Below are some records. Pull every line that contains the word "precio".
(Data for the task begins)
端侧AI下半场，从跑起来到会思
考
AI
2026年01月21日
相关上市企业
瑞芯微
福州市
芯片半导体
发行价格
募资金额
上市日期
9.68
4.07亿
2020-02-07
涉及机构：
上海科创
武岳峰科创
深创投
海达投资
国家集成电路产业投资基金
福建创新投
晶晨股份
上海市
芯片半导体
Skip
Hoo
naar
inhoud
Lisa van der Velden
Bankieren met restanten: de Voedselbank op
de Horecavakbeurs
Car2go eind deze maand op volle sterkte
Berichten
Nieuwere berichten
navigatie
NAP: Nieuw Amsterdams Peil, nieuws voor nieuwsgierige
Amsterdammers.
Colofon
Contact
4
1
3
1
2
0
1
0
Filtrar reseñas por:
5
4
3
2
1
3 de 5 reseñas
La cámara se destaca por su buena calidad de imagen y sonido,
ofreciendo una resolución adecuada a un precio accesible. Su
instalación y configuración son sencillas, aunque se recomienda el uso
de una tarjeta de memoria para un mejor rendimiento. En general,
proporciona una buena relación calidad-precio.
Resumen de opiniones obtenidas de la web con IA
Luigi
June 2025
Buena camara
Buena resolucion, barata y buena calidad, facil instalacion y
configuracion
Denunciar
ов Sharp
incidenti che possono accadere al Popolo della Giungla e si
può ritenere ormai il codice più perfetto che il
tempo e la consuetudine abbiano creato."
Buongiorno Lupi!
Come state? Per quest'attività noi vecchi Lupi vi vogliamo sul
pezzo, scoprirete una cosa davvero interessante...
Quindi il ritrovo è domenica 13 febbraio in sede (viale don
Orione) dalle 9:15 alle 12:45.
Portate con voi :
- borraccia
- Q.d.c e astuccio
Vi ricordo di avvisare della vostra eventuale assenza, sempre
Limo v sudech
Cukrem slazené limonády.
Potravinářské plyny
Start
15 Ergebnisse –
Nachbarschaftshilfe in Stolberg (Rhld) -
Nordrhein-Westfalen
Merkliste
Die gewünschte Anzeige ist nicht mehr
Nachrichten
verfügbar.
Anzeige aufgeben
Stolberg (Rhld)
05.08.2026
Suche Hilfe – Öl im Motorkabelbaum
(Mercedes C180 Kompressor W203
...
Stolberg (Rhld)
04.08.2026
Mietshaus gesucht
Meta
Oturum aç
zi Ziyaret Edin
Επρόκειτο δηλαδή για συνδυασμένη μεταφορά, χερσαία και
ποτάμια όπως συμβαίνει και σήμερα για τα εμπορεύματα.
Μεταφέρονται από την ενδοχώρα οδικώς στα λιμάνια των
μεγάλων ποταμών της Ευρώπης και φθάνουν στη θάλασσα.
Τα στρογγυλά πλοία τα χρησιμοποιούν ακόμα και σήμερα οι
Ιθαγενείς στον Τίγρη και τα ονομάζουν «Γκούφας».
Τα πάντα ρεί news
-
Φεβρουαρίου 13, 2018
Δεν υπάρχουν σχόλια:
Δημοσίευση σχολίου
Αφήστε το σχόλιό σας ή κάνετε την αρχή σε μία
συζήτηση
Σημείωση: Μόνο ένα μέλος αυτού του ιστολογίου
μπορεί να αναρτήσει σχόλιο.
(Data for the task ends)
:: Written answer ::
ofreciendo una resolución adecuada a un precio accesible. Su
proporciona una buena relación calidad-precio.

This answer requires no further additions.